The weather finally cleared and the kids and myself took Thomas out for a run outside. Thomas ran very well on my track. Only unhooked in one spot but was easily fixed by changing to the Bachmann knuckle couplers. Most of the snow is gone from the last few days of rain and above normal temps.


----------



## Totalwrecker (Feb 26, 2009)

Great pics, thanks. 
John


----------



## Jerry Barnes (Jan 2, 2008)

Looks big!


----------



## Dave F (Jan 2, 2008)

Annie and Clarabell seem to be enjoying the fresh air and sunshine.. 

Very nice.


----------



## leonpete (Jan 4, 2008)

Love your pictures and yes the train looks rather large but I like it.
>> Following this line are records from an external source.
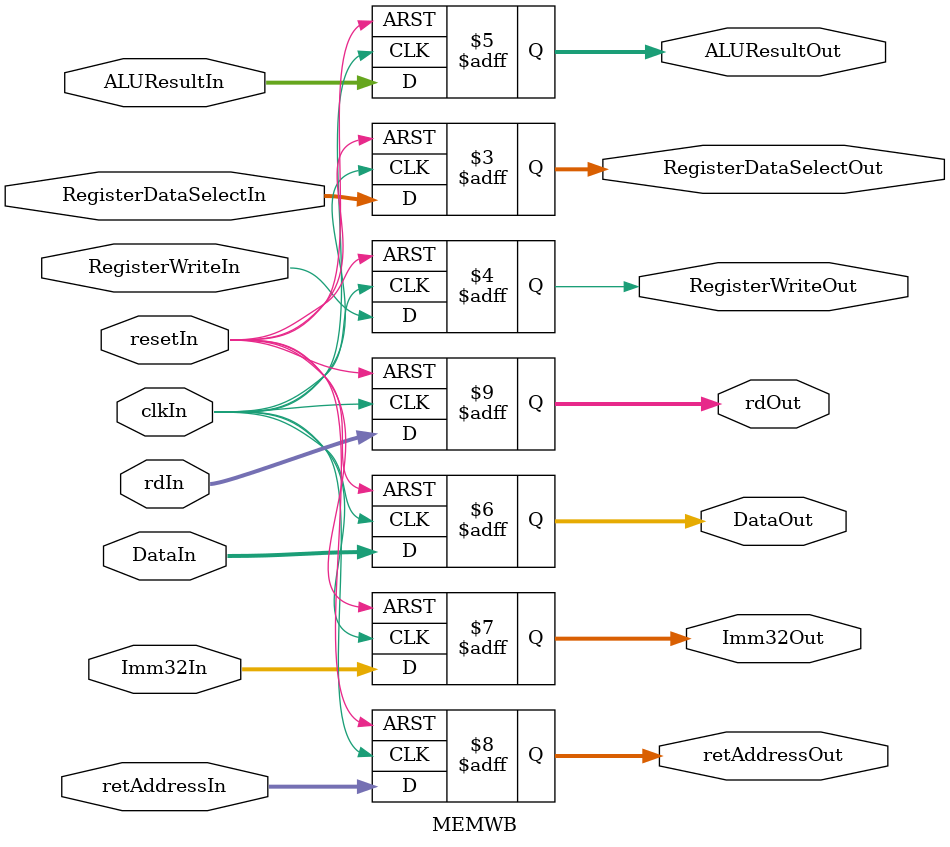
<source format=v>
module MEMWB(
    input clkIn,
    input resetIn,

    // control
    input [1:0] RegisterDataSelectIn,
    input RegisterWriteIn,

    input [31:0] ALUResultIn,
    input [31:0] DataIn,
    input [31:0] Imm32In,
    input [31:0] retAddressIn,
    input [4:0] rdIn,
    //control
    output reg [1:0] RegisterDataSelectOut,
    output reg RegisterWriteOut,

    output reg [31:0] ALUResultOut,
    output reg [31:0] DataOut,
    output reg [31:0] Imm32Out,
    output reg [31:0] retAddressOut,
    output reg [4:0] rdOut
    );
    always @(posedge clkIn, negedge resetIn) begin
        if (!resetIn) begin
            //control
            RegisterDataSelectOut <= 0;
            RegisterWriteOut <= 0;


            ALUResultOut <= 0;
            DataOut <= 0;
            Imm32Out <= 0;
            retAddressOut <= 0;
            rdOut <= 0;
        end
        else begin
            //control
            RegisterDataSelectOut <= RegisterDataSelectIn;
            RegisterWriteOut <= RegisterWriteIn;

            ALUResultOut <= ALUResultIn;
            DataOut <= DataIn;
            Imm32Out <= Imm32In;
            retAddressOut <= retAddressIn;
            rdOut <= rdIn;
        end
    end
endmodule

</source>
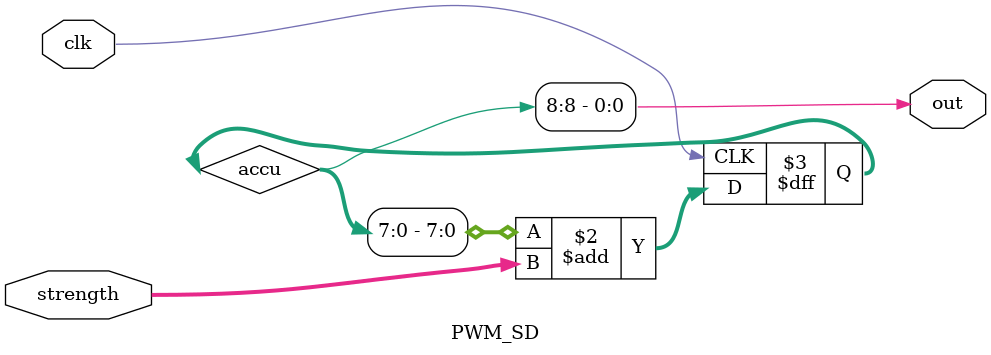
<source format=v>
module PWM12(
	input [7:0] strength,
	input PWM_CLK,
	output wire PWM_OUT
);

reg [7:0] steps = 0;

always @ (posedge PWM_CLK) begin steps = steps + 1; end

assign PWM_OUT = steps > strength ? 0 : PWM_CLK;

endmodule

module PWM_SD(input [7:0] strength, input clk, output out);
	reg [8:0] accu;
	always @(posedge clk) accu <= accu[7:0] + strength[7:0];
	assign out = accu[8];
endmodule

</source>
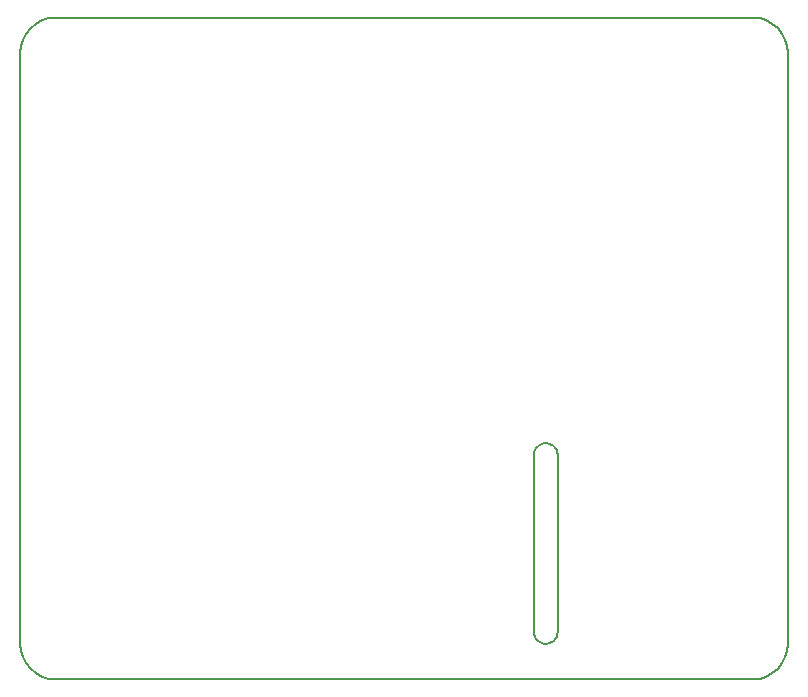
<source format=gko>
G04 Layer_Color=16711935*
%FSLAX43Y43*%
%MOMM*%
G71*
G01*
G75*
%ADD11C,0.200*%
D11*
X65000Y3000D02*
Y16829D01*
X64942Y2415D02*
X65000Y3000D01*
X64772Y1852D02*
X64942Y2415D01*
X64494Y1333D02*
X64772Y1852D01*
X64121Y879D02*
X64494Y1333D01*
X63667Y506D02*
X64121Y879D01*
X63148Y228D02*
X63667Y506D01*
X62585Y58D02*
X63148Y228D01*
X62000Y0D02*
X62585Y58D01*
X3000Y0D02*
X62000D01*
X2415Y58D02*
X3000Y0D01*
X1852Y228D02*
X2415Y58D01*
X1333Y506D02*
X1852Y228D01*
X879Y879D02*
X1333Y506D01*
X506Y1333D02*
X879Y879D01*
X228Y1852D02*
X506Y1333D01*
X58Y2415D02*
X228Y1852D01*
X0Y3000D02*
X58Y2415D01*
X0Y3000D02*
Y53000D01*
X58Y53585D01*
X228Y54148D01*
X506Y54667D01*
X879Y55121D01*
X1333Y55494D01*
X1852Y55772D01*
X2415Y55942D01*
X3000Y56000D01*
X62000D01*
X62585Y55942D01*
X63148Y55772D01*
X63667Y55494D01*
X64121Y55121D01*
X64494Y54667D01*
X64772Y54148D01*
X64942Y53585D01*
X65000Y53000D01*
Y16829D02*
Y53000D01*
X45475Y4000D02*
Y19000D01*
X45453Y19208D02*
X45475Y19000D01*
X45389Y19407D02*
X45453Y19208D01*
X45284Y19588D02*
X45389Y19407D01*
X45144Y19743D02*
X45284Y19588D01*
X44975Y19866D02*
X45144Y19743D01*
X44784Y19951D02*
X44975Y19866D01*
X44580Y19995D02*
X44784Y19951D01*
X44370Y19995D02*
X44580D01*
X44166Y19951D02*
X44370Y19995D01*
X43975Y19866D02*
X44166Y19951D01*
X43806Y19743D02*
X43975Y19866D01*
X43666Y19588D02*
X43806Y19743D01*
X43561Y19407D02*
X43666Y19588D01*
X43497Y19208D02*
X43561Y19407D01*
X43475Y19000D02*
X43497Y19208D01*
X43475Y4000D02*
Y19000D01*
X44580Y3006D02*
X44784Y3049D01*
X44975Y3134D01*
X45144Y3257D01*
X45284Y3412D01*
X45389Y3593D01*
X45453Y3792D01*
X45475Y4000D01*
X43475D02*
X43497Y3792D01*
X43561Y3593D01*
X43666Y3412D01*
X43806Y3257D01*
X43975Y3134D01*
X44166Y3049D01*
X44370Y3006D01*
X44580D01*
M02*

</source>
COOL!!!!! Kids would love it also!!!!!!


----------



## NTCGRR (Jan 2, 2008)

My first thought was, " who could possibly be running out doors ,NOW"? 
I can't even get to the GRR.


----------



## Richard Weatherby (Jan 3, 2008)

Photos look great!!! Is that the Island of Sodor? 
Some kids tell us that there is a very specific arrangement for Annie & Clarabel.. Annie goes behind Thomas facing forward with Clarabel behind facing backward. Can anyone confirm this?


----------



## BN3140 (Mar 2, 2009)

I watched a quick video I found on a google search at http://www.yv.hu/play_a_video.html?...57606df2b7 and it looks like your right! Annie looks forwards and when Duck pulls them Clarabel is facing backwards.


----------



## vsmith (Jan 2, 2008)

Looks great, now if you could get rid of that pasty face on the engine it would look even better


----------



## Torby (Jan 2, 2008)

Annie comes first. They face away from each other otherwise they fuss and kick each other's buffers.

The new Bachmann Thomas runs very nicely at the Botanic. I love the spoked wheels, longer and more detailed coaches, and smooth running. I think the old Lionell Thomas sets have been set aside as backups.


----------



## Paulus (May 31, 2008)

Well. that's one set that is on me and my sons wanted list for sure... 
You and your kids must have lots of fun with this train!


----------



## snowshoe (Jan 2, 2008)

The kids love it and I dont have to worry about their fingers damaging the cars and engine. My 10 month old loves to just push the cars back and forth and take the roof off. If I didnt get it for the kids I would have done what vic is doing or convert it into some sort of backwoods logging engine. LOL


----------